Steven Hellerstedt | 04/06/2004
(2 out of 5 stars)
"These are okay detective movies, but it's really not The Shadow.
Lamont Cranston has been turned into Lamont Granston and he's an ordinary joe who's a crime reporter. That's as exciting as it gets. There's nothing in these movies that has anything to do with The Shadow so you've been warned.
You might want to save your money since these two "Shadow" movies aren't what they claim to be. The Shadow serial and the Alec Baldwin movie are the way to go for fans of The Shadow. The Invisible Avenger isn't as close to the mark as the serial and Baldwin film, but it's worth a look too."
FOR SHADOW FANS - A MUST OWN
Craig H. Cosgray | DALLAS, TEXAS USA | 02/11/2005
(5 out of 5 stars)
"As others have stated the two films do not much follow the "Pulp" magazine story line.
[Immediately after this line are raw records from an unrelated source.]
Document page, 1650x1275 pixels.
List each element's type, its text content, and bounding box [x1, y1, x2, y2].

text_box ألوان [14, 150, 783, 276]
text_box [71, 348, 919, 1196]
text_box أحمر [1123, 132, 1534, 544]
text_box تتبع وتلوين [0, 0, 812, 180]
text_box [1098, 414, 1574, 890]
However the two films are pretty keen movies along the line of The Thin Man, Mr. Wong, Charlie Chan...etc. So if you like those you will like these. Any avid collector of Shadow memorabilia should have these historic films. Grand National Pictures was bought by Astor Pictures in NYC... they went broke and the original prints were actually thrown into the East River by the company warehousing them... for non-payment of rent. We found these two "lost" prints rotting in a collector's house... We spent a fortune to clean and restore them to the best possible condition... we did 4 digital sound passes, sound sync, color corrections, wet-gate, DVNR, and encoded twice. So while not perfect... we guarantee they are the finest on the market... Who knows where the Shadow lurks? ... MARENGO FILMS"
Not your father's Shadow
Steven Hellerstedt | 09/16/2004
(3 out of 5 stars)
"SHADOW STRIKES (1937) - ** stars. A millionaire is murdered and relatives and an underworld goon or two circle in for the spoils. In this one the Shadow is a lawyer/amateur criminologist, appears in a strange cape/hat/cowl outfit in the denouement scene and has his shadow thrown provocatively against a couple of walls, but that's about it.
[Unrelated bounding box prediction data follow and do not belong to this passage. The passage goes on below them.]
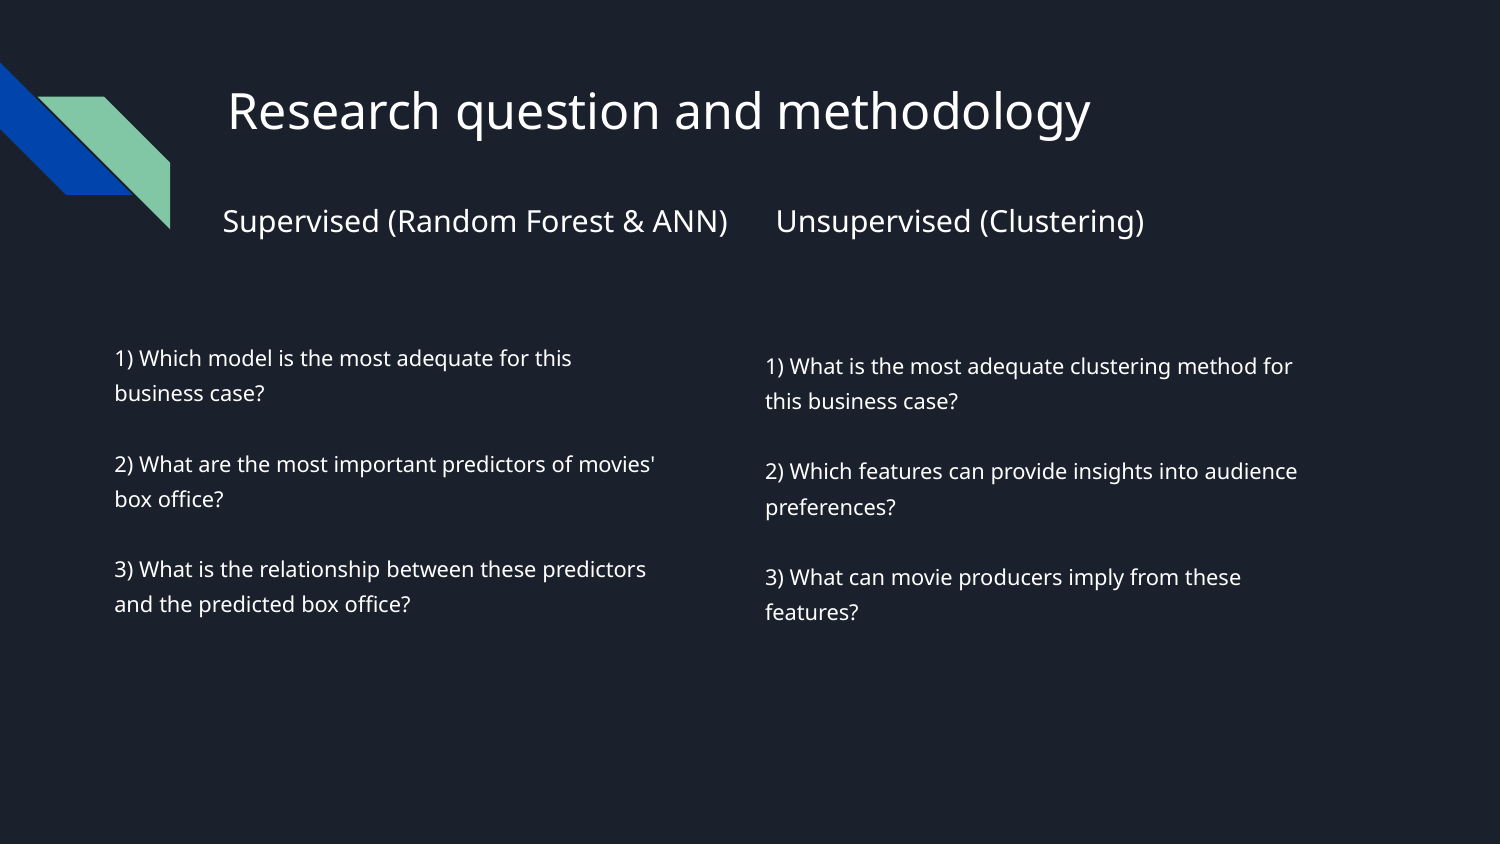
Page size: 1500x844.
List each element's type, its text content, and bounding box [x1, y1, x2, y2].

title Research question and methodology [212, 64, 1368, 215]
list 1) What is the most adequate clustering method for this business case? 2) Which features can provide insights into audience preferences? 3) What can movie producers imply from these features? [750, 328, 1326, 740]
list 1) Which model is the most adequate for this business case? 2) What are the most important predictors of movies' box office? 3) What is the relationship between these predictors and the predicted box office? [99, 288, 675, 727]
title Supervised (Random Forest & ANN) Unsupervised (Clustering) [207, 187, 1363, 284]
INTERNATIONAL CRIME (1938) - *** stars. A wealthy businessman is the murder victim in this one. Lamont Cranston (the Shadow) is an amateur criminologist/newspaper columnist/radio announcer. The beautiful Astrid Allwyn co-stars in this one as an eager beaver aspiring newspaper woman. Directed by veteran Charles LaMont, who would go on to direct a number of Abbott & Costello and Ma & Pa Kettle movies. The mood is definitely lighter in this superior movie.
Rod LaRocque plays Lamont Cranston in these two early Shadow films. Most of the juicy aspects of the radio character are absent here. No clouding men's minds. No bitter fruits borne by the weeds of crime. No invisibility. No distorted voice and manic cackle. No real reason to go out of your way to see them, either.
Good B-Movie Mystery
(4 out of 5 stars)
"Whether or not you prefer The Shadow of radio or the pulps, this is not the invisible crimefighter or the black-clad crime-buster. Rod La Rocque plays a more mild-mannered, Clark Kent-style of alter ego to The Shadow. The Shadow (in disguise) only makes two brief appearances in the first film, THE SHADOW STRIKES (1937).
INTERNATIONAL CRIME (1938) is better than the first. Rod reprises his role as Lamont Cranston, only this time he is both a radio announcer and a one-man detective agency. Astrid Allwyn plays the ditzy Phoebe Lane. There is also appearances from Commissioner Weston (portrayed as an old grouch) and cabbi, Moe Shrevnitz.
I recommend this double feature (which is brilliantly restored, by the way) DVD to any lovers of mysteries, old films, B-Movies, or those of you will take a chance on seeing The Shadow's first two movie appearances."